== EXERCISE INSTRUCTIONS ==
Could you restate all of the records exactly, leaving out the pictures?

------------------------------------------------------------------------

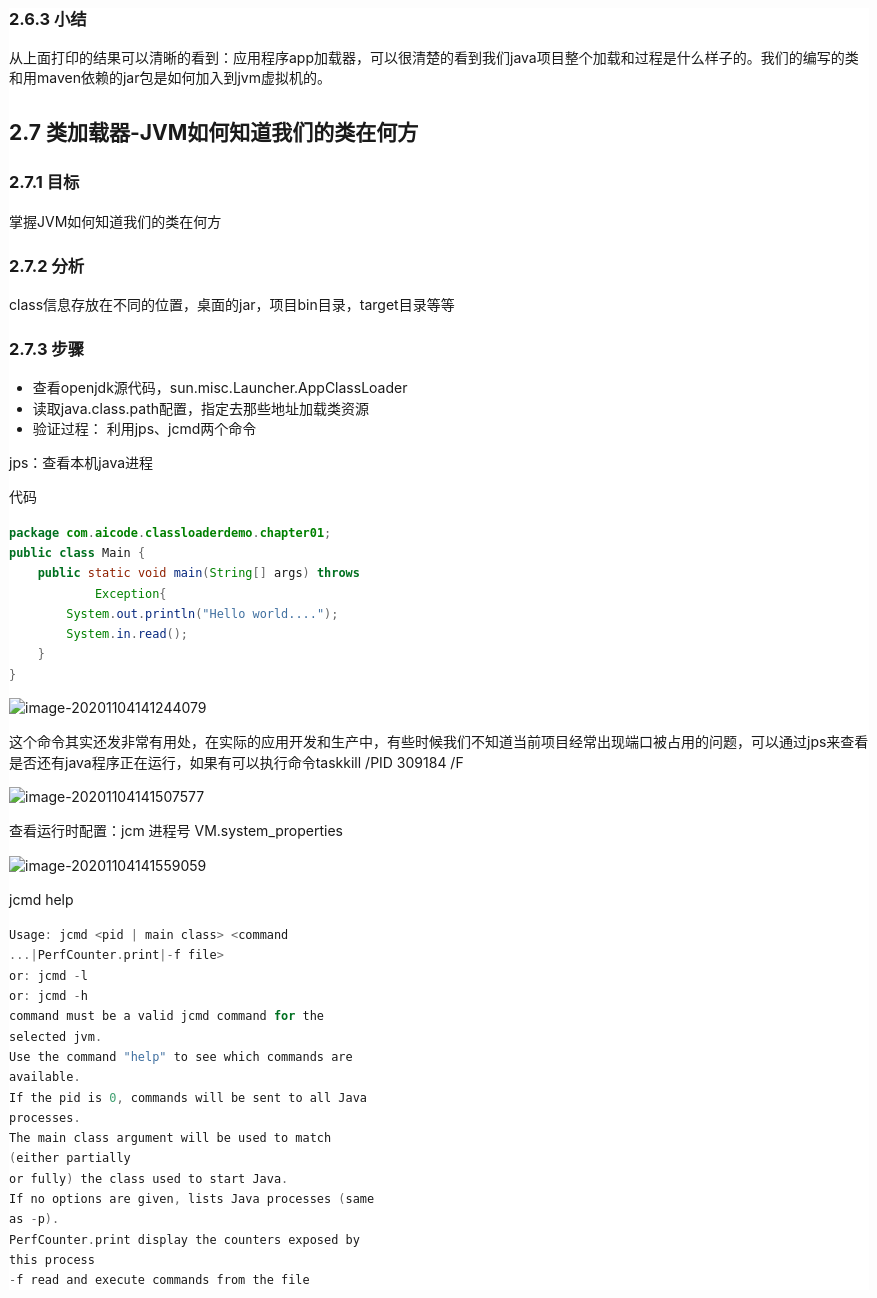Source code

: ### 2.6.3 小结

​	从上面打印的结果可以清晰的看到：应用程序app加载器，可以很清楚的看到我们java项目整个加载和过程是什么样子的。我们的编写的类和用maven依赖的jar包是如何加入到jvm虚拟机的。

## 2.7 类加载器-JVM如何知道我们的类在何方

### 2.7.1 目标

掌握JVM如何知道我们的类在何方

### 2.7.2  分析

class信息存放在不同的位置，桌面的jar，项目bin目录，target目录等等

### 2.7.3 步骤

* 查看openjdk源代码，sun.misc.Launcher.AppClassLoader
* 读取java.class.path配置，指定去那些地址加载类资源
* 验证过程： 利用jps、jcmd两个命令

jps：查看本机java进程

代码

```java
package com.aicode.classloaderdemo.chapter01;
public class Main {
    public static void main(String[] args) throws
            Exception{
        System.out.println("Hello world....");
        System.in.read();
    }
}
```

![image-20201104141244079](E:\学习笔记\mylearnnote\javaSE\JVM\images\image-20201104141244079.png)

​	这个命令其实还发非常有用处，在实际的应用开发和生产中，有些时候我们不知道当前项目经常出现端口被占用的问题，可以通过jps来查看是否还有java程序正在运行，如果有可以执行命令taskkill /PID 309184 /F

![image-20201104141507577](E:\学习笔记\mylearnnote\javaSE\JVM\images\image-20201104141507577.png)

查看运行时配置：jcm 进程号 VM.system_properties

![image-20201104141559059](E:\学习笔记\mylearnnote\javaSE\JVM\images\image-20201104141559059.png)

jcmd help

```c
Usage: jcmd <pid | main class> <command
...|PerfCounter.print|-f file>
or: jcmd -l
or: jcmd -h
command must be a valid jcmd command for the
selected jvm.
Use the command "help" to see which commands are
available.
If the pid is 0, commands will be sent to all Java
processes.
The main class argument will be used to match
(either partially
or fully) the class used to start Java.
If no options are given, lists Java processes (same
as -p).
PerfCounter.print display the counters exposed by
this process
-f read and execute commands from the file
```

------------------------------------------------------------------------

== OUTPUT OF THE TASK ==
Source code

: ### 2.6.3 小结

​	从上面打印的结果可以清晰的看到：应用程序app加载器，可以很清楚的看到我们java项目整个加载和过程是什么样子的。我们的编写的类和用maven依赖的jar包是如何加入到jvm虚拟机的。

## 2.7 类加载器-JVM如何知道我们的类在何方

### 2.7.1 目标

掌握JVM如何知道我们的类在何方

### 2.7.2  分析

class信息存放在不同的位置，桌面的jar，项目bin目录，target目录等等

### 2.7.3 步骤

* 查看openjdk源代码，sun.misc.Launcher.AppClassLoader
* 读取java.class.path配置，指定去那些地址加载类资源
* 验证过程： 利用jps、jcmd两个命令

jps：查看本机java进程

代码

```java
package com.aicode.classloaderdemo.chapter01;
public class Main {
    public static void main(String[] args) throws
            Exception{
        System.out.println("Hello world....");
        System.in.read();
    }
}
```

![image-20201104141244079](E:\学习笔记\mylearnnote\javaSE\JVM\images\image-20201104141244079.png)

​	这个命令其实还发非常有用处，在实际的应用开发和生产中，有些时候我们不知道当前项目经常出现端口被占用的问题，可以通过jps来查看是否还有java程序正在运行，如果有可以执行命令taskkill /PID 309184 /F

![image-20201104141507577](E:\学习笔记\mylearnnote\javaSE\JVM\images\image-20201104141507577.png)

查看运行时配置：jcm 进程号 VM.system_properties

![image-20201104141559059](E:\学习笔记\mylearnnote\javaSE\JVM\images\image-20201104141559059.png)

jcmd help

```c
Usage: jcmd <pid | main class> <command
...|PerfCounter.print|-f file>
or: jcmd -l
or: jcmd -h
command must be a valid jcmd command for the
selected jvm.
Use the command "help" to see which commands are
available.
If the pid is 0, commands will be sent to all Java
processes.
The main class argument will be used to match
(either partially
or fully) the class used to start Java.
If no options are given, lists Java processes (same
as -p).
PerfCounter.print display the counters exposed by
this process
-f read and execute commands from the file
```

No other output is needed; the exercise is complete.